◆ **Source material**:
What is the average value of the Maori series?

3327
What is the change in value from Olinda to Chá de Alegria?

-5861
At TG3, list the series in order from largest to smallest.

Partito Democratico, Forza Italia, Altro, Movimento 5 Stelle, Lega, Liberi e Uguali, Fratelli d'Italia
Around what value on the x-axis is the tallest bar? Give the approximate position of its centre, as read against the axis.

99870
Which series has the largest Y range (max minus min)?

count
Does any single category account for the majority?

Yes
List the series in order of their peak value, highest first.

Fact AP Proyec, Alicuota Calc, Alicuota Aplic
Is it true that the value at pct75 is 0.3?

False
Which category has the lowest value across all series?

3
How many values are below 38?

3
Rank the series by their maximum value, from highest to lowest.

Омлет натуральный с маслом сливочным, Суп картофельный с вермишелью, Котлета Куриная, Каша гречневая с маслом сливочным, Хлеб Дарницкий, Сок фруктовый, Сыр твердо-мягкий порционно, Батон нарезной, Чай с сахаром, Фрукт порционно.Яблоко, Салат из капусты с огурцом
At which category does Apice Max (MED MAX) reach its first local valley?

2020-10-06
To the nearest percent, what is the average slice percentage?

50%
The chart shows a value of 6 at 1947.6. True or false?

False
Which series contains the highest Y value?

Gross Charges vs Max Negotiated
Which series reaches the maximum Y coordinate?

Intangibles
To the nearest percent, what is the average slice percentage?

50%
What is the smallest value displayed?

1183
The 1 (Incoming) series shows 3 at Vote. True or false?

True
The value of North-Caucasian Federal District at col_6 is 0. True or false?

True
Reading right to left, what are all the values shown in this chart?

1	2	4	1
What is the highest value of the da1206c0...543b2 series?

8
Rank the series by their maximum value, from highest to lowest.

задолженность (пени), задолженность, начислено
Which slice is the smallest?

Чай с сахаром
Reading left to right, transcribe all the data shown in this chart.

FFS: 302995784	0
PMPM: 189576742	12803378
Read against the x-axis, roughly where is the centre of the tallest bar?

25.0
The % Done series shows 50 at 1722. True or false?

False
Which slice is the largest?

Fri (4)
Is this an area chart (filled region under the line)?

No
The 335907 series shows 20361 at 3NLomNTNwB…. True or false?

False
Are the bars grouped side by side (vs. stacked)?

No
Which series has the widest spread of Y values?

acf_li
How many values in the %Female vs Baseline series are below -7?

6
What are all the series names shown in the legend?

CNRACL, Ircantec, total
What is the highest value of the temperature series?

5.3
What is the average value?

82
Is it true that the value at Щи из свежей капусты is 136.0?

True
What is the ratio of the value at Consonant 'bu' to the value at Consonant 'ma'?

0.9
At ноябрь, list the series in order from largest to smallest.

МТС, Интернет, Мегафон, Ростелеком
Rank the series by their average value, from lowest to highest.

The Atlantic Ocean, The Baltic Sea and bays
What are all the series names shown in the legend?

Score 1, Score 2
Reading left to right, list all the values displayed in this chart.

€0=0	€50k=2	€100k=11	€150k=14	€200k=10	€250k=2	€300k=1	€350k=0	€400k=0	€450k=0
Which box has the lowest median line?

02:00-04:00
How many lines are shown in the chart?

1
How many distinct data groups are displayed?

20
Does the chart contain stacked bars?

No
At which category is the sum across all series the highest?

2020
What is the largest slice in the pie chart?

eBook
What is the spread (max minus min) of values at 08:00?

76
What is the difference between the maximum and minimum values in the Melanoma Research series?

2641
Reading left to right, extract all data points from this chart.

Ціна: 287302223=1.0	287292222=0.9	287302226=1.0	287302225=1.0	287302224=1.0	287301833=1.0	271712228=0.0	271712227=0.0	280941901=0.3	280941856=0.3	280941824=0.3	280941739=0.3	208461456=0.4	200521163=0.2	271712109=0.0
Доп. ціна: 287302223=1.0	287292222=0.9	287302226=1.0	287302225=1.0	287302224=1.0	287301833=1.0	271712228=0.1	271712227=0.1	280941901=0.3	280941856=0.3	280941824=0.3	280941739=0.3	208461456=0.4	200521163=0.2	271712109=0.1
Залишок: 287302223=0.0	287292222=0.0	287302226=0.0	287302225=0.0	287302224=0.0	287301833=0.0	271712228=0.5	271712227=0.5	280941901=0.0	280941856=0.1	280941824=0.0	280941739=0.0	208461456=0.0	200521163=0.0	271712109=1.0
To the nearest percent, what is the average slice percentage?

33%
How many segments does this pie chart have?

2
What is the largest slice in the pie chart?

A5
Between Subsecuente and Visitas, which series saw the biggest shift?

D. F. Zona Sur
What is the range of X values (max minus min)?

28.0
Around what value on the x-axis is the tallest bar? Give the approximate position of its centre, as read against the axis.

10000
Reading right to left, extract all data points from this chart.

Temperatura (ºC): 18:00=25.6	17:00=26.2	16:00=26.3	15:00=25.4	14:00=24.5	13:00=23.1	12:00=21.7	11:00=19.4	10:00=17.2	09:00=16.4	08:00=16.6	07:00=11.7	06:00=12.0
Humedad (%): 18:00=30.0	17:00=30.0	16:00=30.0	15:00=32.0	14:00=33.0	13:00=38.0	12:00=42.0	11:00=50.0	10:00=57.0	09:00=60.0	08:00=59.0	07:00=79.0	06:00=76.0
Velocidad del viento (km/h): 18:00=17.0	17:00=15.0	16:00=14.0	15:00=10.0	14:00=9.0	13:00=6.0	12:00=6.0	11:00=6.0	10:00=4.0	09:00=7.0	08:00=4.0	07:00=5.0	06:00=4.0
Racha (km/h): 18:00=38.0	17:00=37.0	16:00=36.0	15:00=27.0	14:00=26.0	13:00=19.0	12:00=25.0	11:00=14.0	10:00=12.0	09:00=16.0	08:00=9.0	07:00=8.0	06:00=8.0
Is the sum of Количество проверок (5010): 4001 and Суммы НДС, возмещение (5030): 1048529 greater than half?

◆ **Task goal**: Locate every line in the listing above that contains the word "minus", and copy each of those lines in full.

◆ **Reply to the exercise**:
Which series has the largest Y range (max minus min)?
What is the spread (max minus min) of values at 08:00?
What is the range of X values (max minus min)?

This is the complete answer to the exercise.